In the case of Yemen, the degeneration of Jewish culture was more probably due to anti-Semitic actions by the host society combined with the fragility of the local economy, which did not allow for the flourishing of the typical Jewish economic specialization related to activities calling for verbal intelligence. Nini (1991) shows that in 18th- and 19th-century Yemen there was no large urban economy in which a highly educated elite could prosper. The population of Yemen was predominantly rural, and Jews resided in small groups working as artisans forced to adopt “secondary or marginal occupations” (p. 94). Communities were so small that it was often impossible to obtain a quorum for prayer. The persecution of Jews was often intense, and, indeed, the persecution of Jews in Yemen is generally considered to have been the most extreme in the Muslim world.
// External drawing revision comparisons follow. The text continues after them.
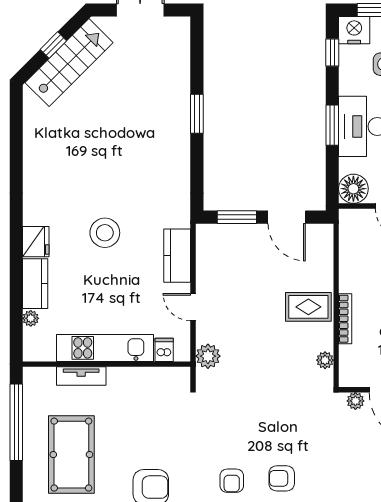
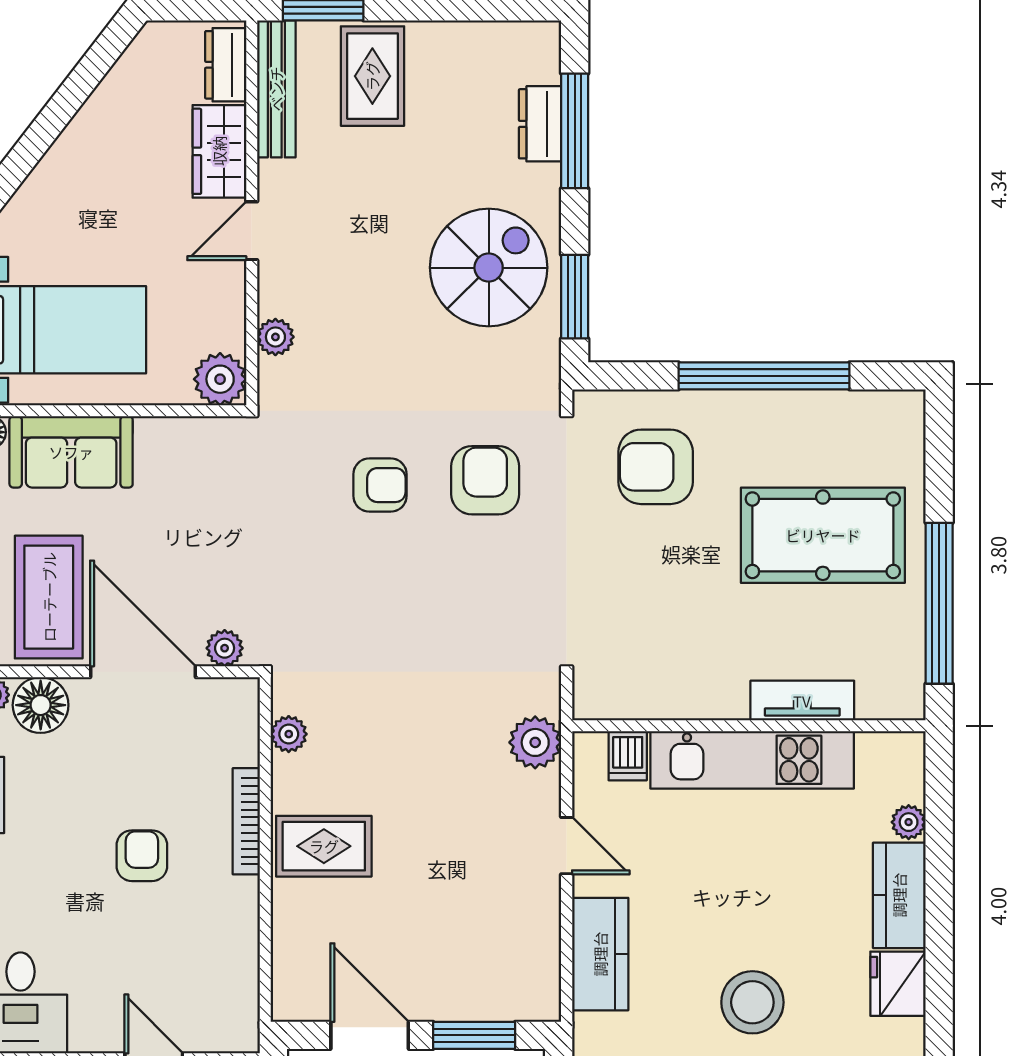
pool table: (71, 455) -> (823, 535), turned 90
armchair: (232, 481) -> (485, 480), width x1.38, depth x1.38

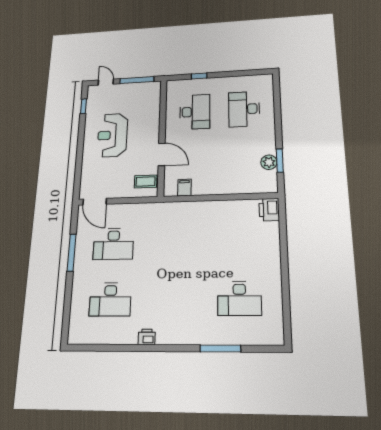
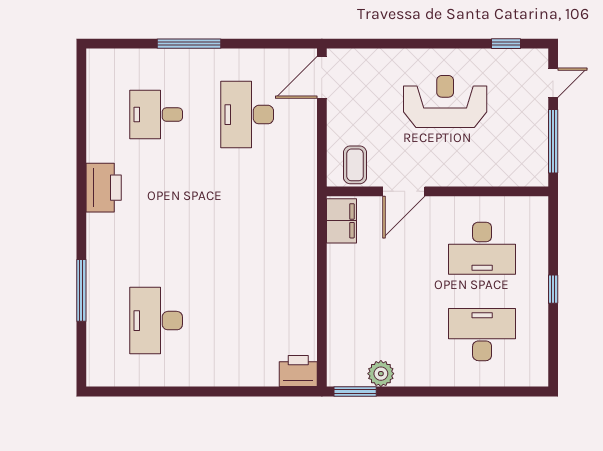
window: (199, 76) -> (553, 289), moved
window: (280, 161) -> (355, 392), moved
filing cabinet: (184, 188) -> (342, 221), width x2.00
window: (72, 253) -> (189, 44), moved
desk: (110, 299) -> (156, 115), width x0.73
printer: (147, 337) -> (104, 188), width x1.87, depth x1.48

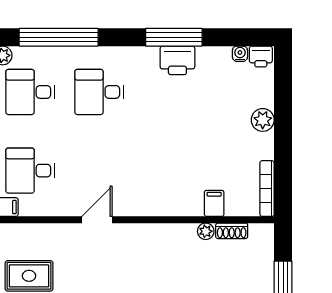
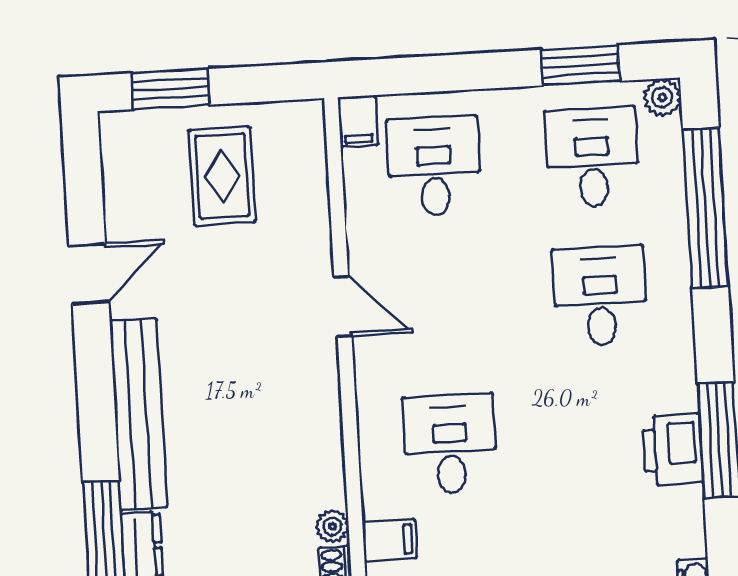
desk: (168, 171) -> (450, 444), added

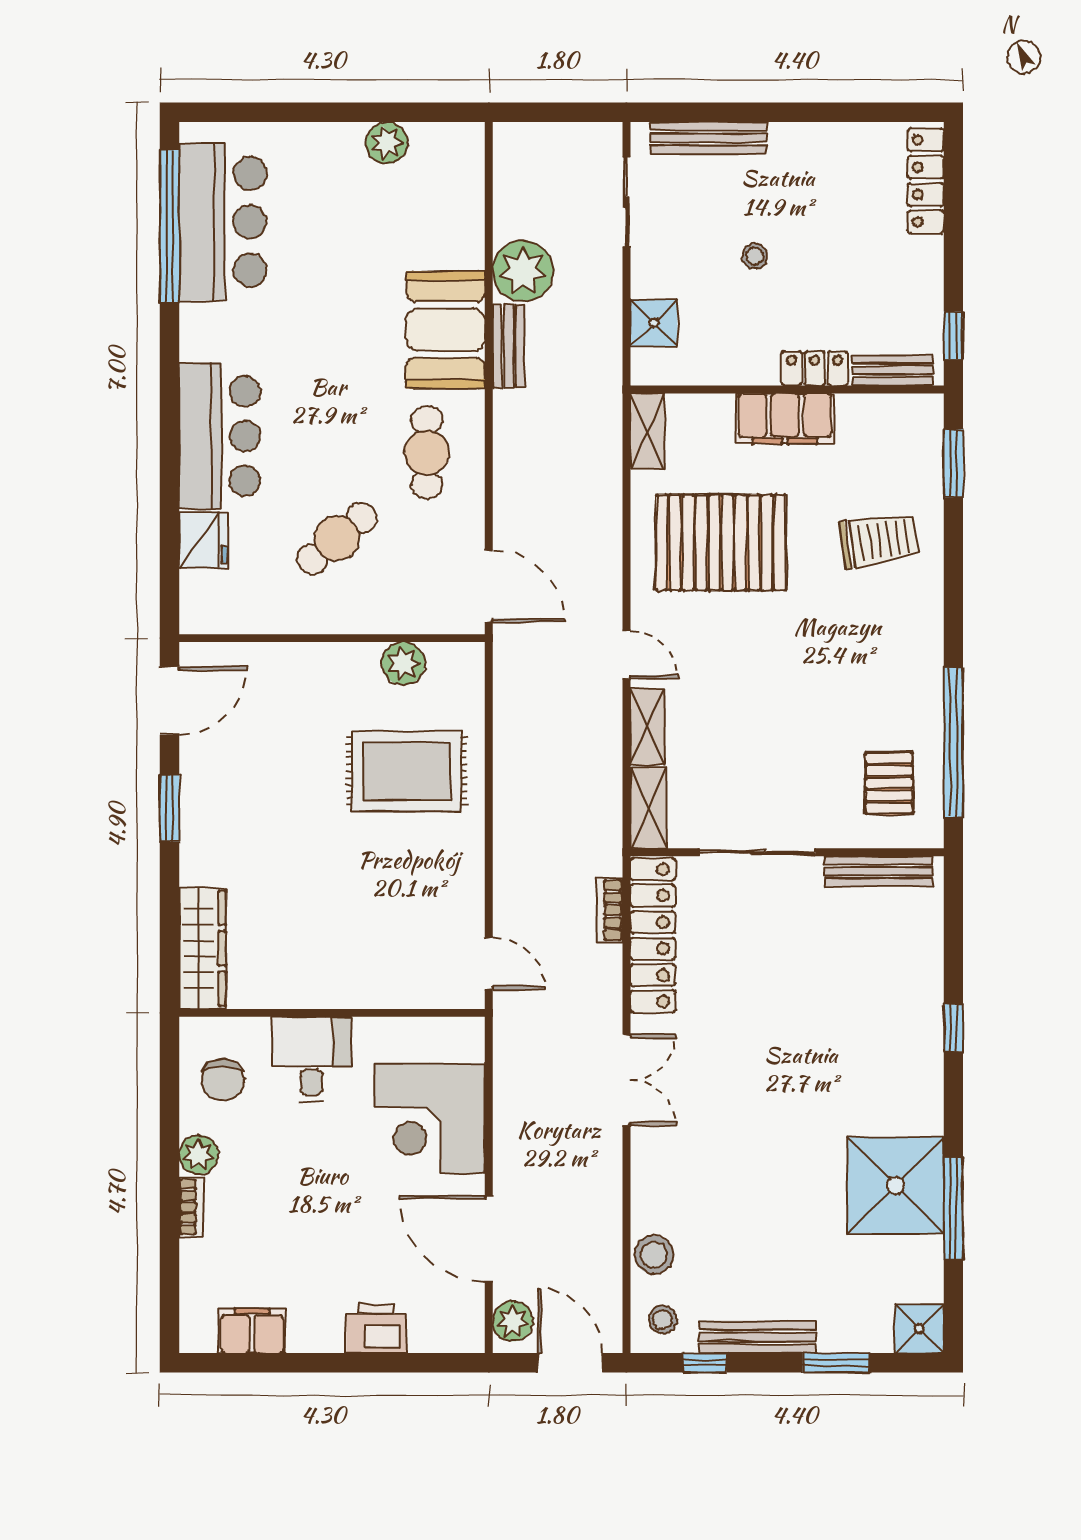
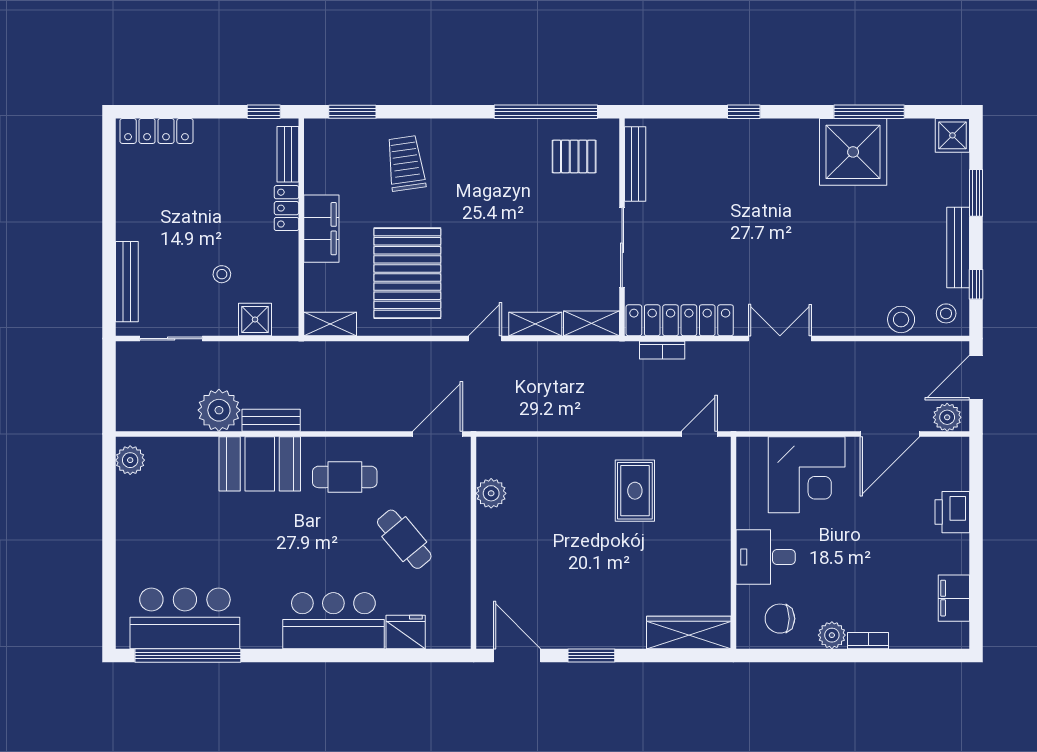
plant: (387, 143) -> (130, 460), moved
stool: (755, 256) -> (222, 274), moved
rug: (407, 771) -> (635, 491), moved, width x0.73, depth x0.70
chair: (223, 1080) -> (780, 619), turned 180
Because the vast majority of Jews were artisans, there was no class of wealthy property owners or middle-class entrepreneurs or traders who could support a thriving scholarly community. There was also little need for rabbis because the communities were very small and because Jewish communities were often essentially extended families. The common pattern in other diaspora communities of a wealthy, entrepreneurial elite helping the rest of the community occurred only rarely in Yemenese Jewish history, but when it did, it had the familiar features noted in Chapter 5: Thus, 18th-century Rabbi Shalom ben Aharon ha-Kohen Iraqi helped the Jewish community and generally raised the prestige of the Jews. However, his influence was short-lived, and he fell due to the envy and hostility of the local Muslim officials (Ahroni 1986, 138).
Correspondingly, there were no yeshivot in Yemen of the type described above as typical of Eastern Europe where scholars competed by debating questions of the law. As is typical in areas with intense anti-Semitism, intellectual activity tended toward mysticism, and there were frequent outbreaks of messianism (see Chapter 3). Moreover, because of the subsistence level of the economy, the rabbis did not live off public funds and often performed manual labor, so that religious study did not really pay off in terms of being a route to economic and reproductive success.
I conclude that the pattern of lower verbal intelligence, relatively high fertility, and low-investment parenting among Jews living in the Muslim world is linked ultimately to anti-Semitism and, in the case of Yemen, to the lack of economic development. These findings are consistent with the ecological/evolutionary model of parental investment proposed by Belsky, Steinberg, and Draper (1991). Within this model, adverse, unstable economic situations trigger a low-investment reproductive strategy, while economic prosperity and stability trigger a high investment strategy. Although traits related to parental investment also appear to be heritable (see below), the model of Belsky and colleagues is highly compatible with the shifts in parental investment patterns seen among Jewish populations over historical time.